We love you, Nanny. You will be missed.

02 September 2005

struggling

I am struggling so much right now.
I feel burned-out, overwhelmed, stressed, depressed and the list goes on. I am yelling with my frustration in ways I hate; I want to 'retire'--but, I'm a stay at home mom. Breaks rarely occur for me. I want and crave time alone. My poor husband actually has come home from work early once this week, and may do so again today, since I am struggling so badly with this.

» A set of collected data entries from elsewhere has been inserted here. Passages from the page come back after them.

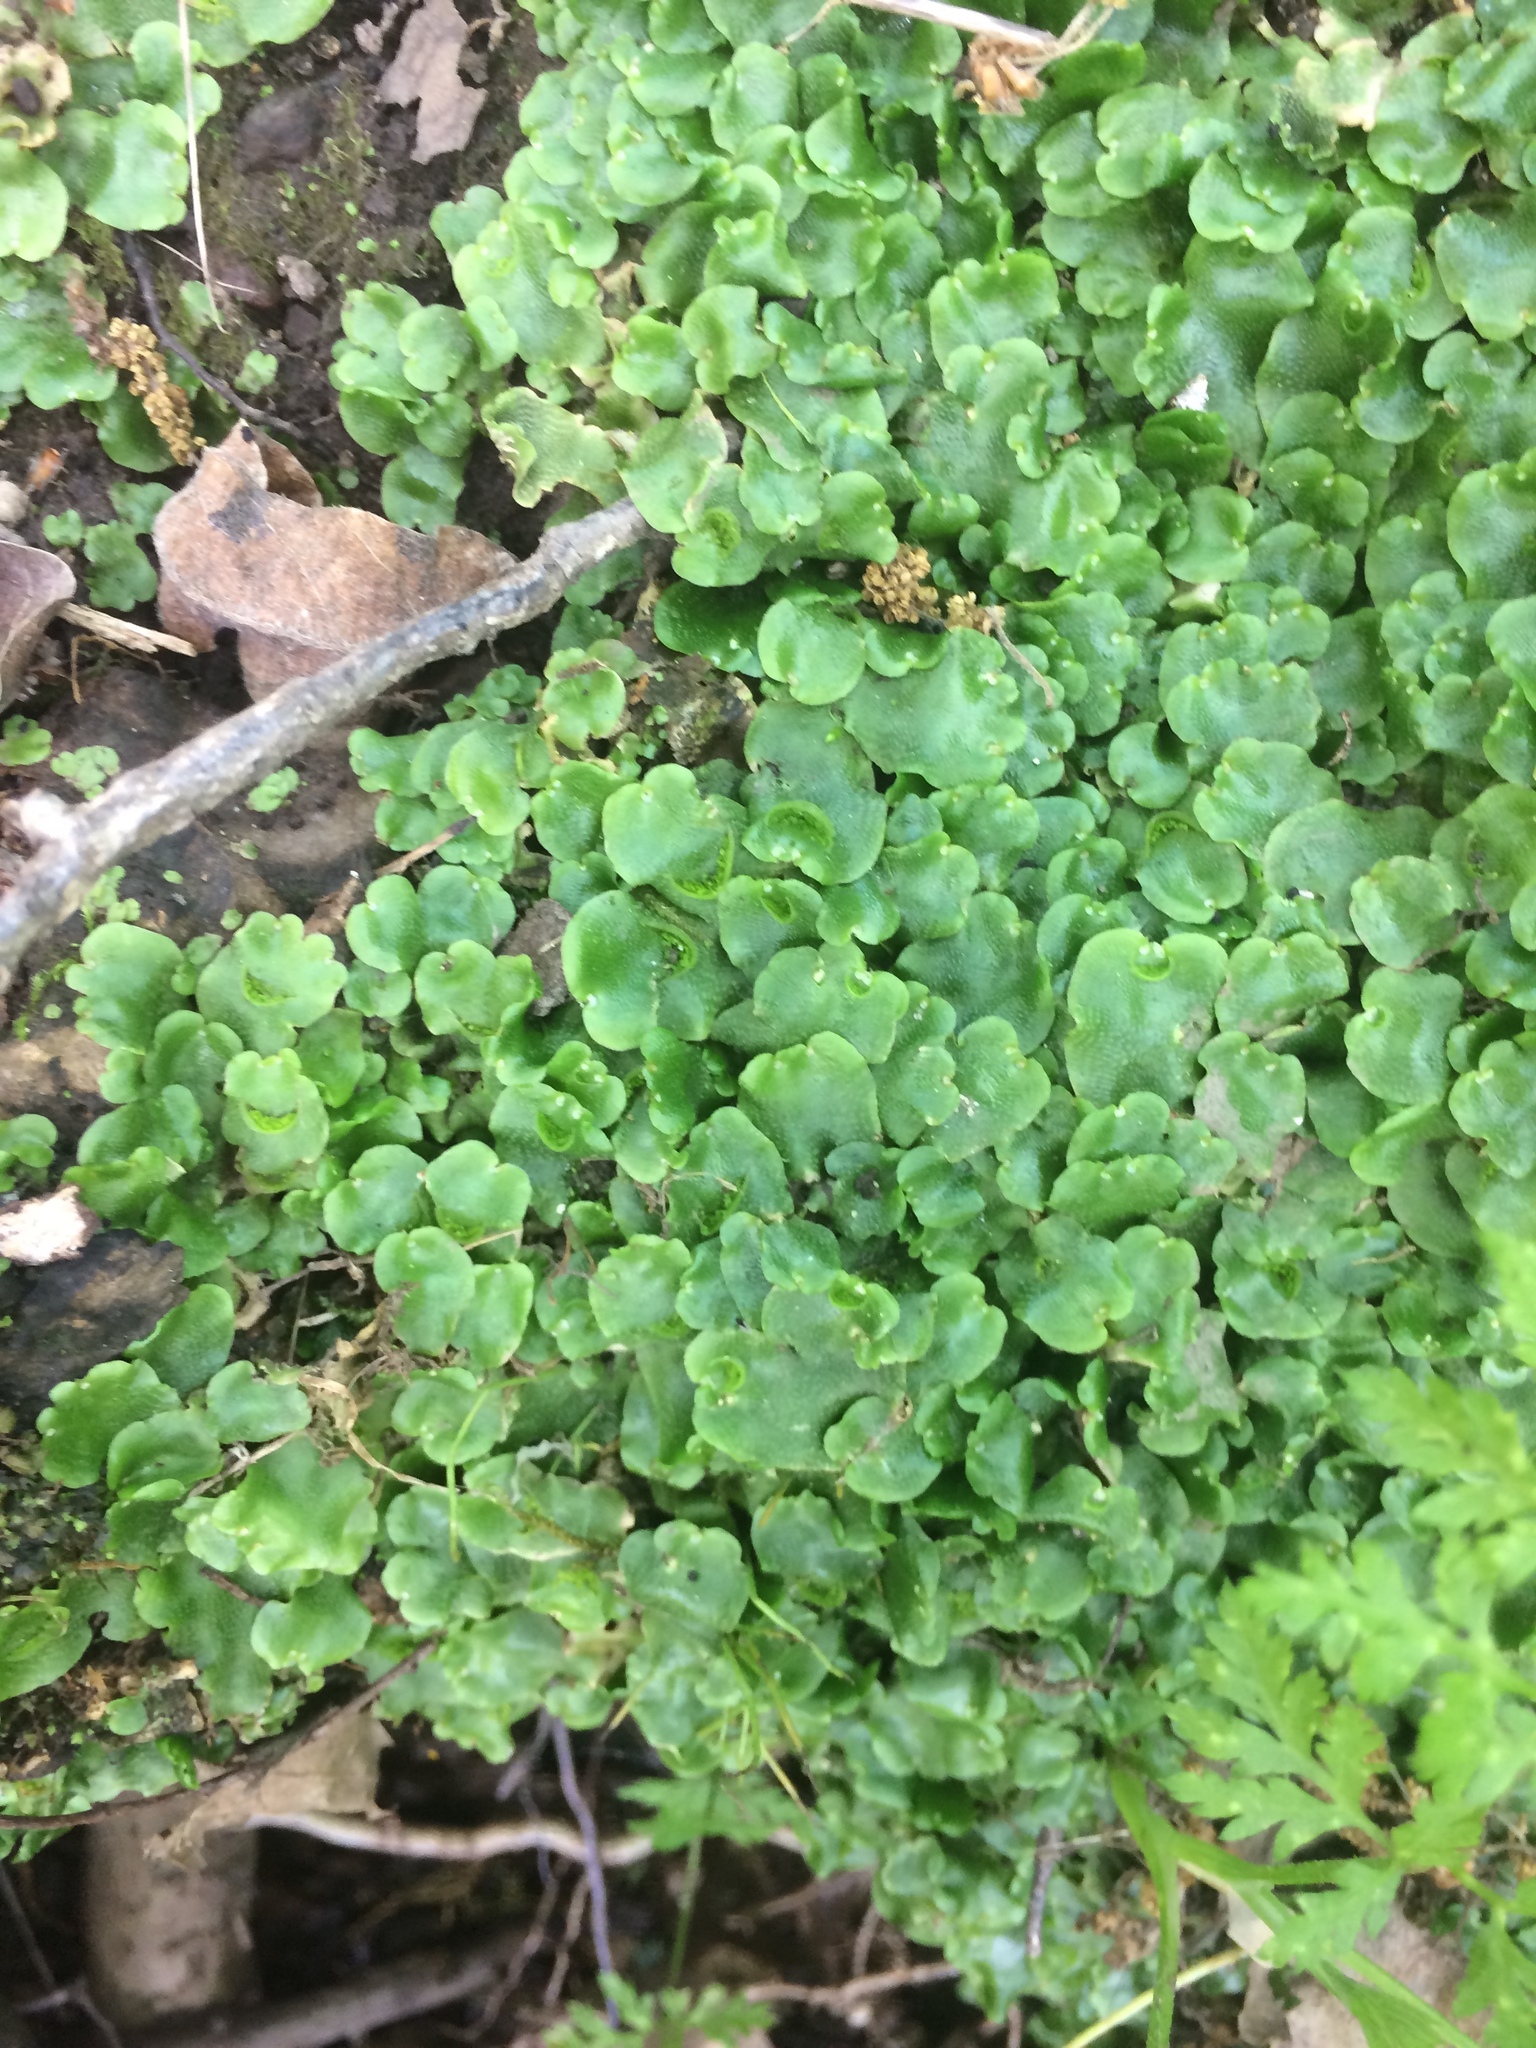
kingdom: Plantae
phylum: Marchantiophyta
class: Marchantiopsida
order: Lunulariales
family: Lunulariaceae
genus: Lunularia
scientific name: Lunularia cruciata
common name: Crescent-cup liverwort
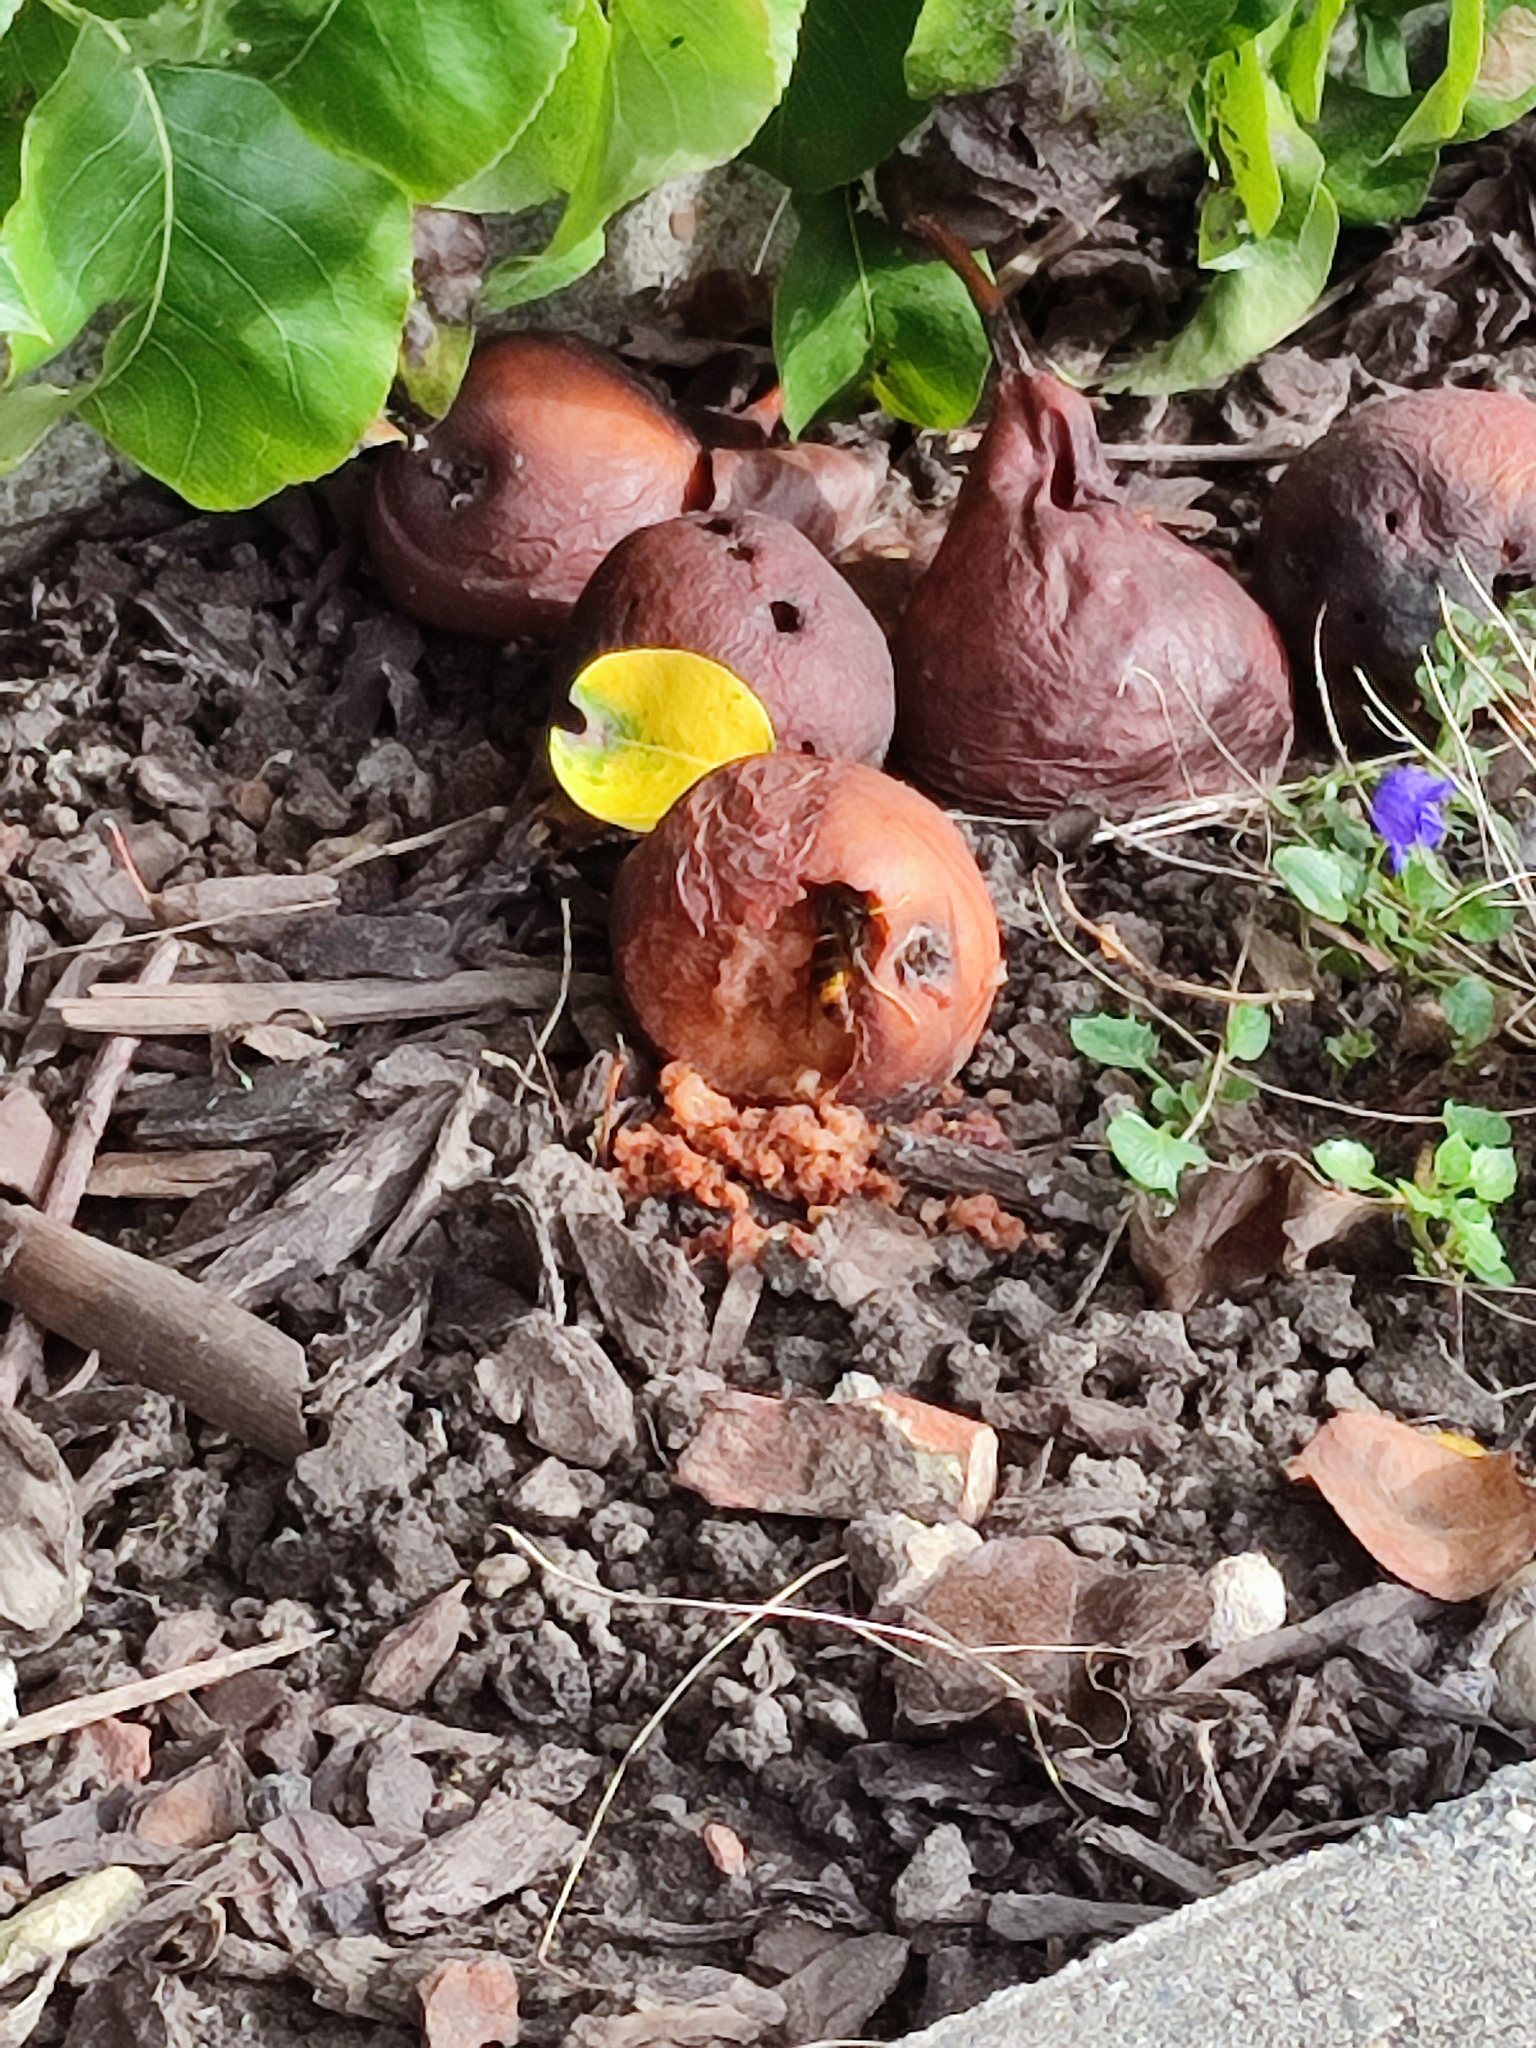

We have been making plans for an upcoming vacation, but I hardly want to go anymore. Moms DO NOT get a vacation. My husband won't be at work, my kids will get to have a break from the norm....but me? I'll still change diapers, wake up at night, discipline and fix boo-boos. I'll still contend with Little B eating enough of his meal to earn a dessert, and breastfeed my daughter. I'll still be a 24 hour stay-with-kids mom...just not at home for a week. I swear, I wish I could send the three of them on vacation and take a week ALONE (or better yet, go on the vacation alone...). In my dreams. (And, I know I'd miss them.)

Don't get me wrong, I have good kids. I am just tired of deaf ears and strong wills. Both of which I used to be champions at. And still keep on reserve. I need to send my mom flowers, probably.

All this to say it's been a bad, bad week. I wish I was eating sugar. I deserve a nice, big chocolate dessert. Hmpht.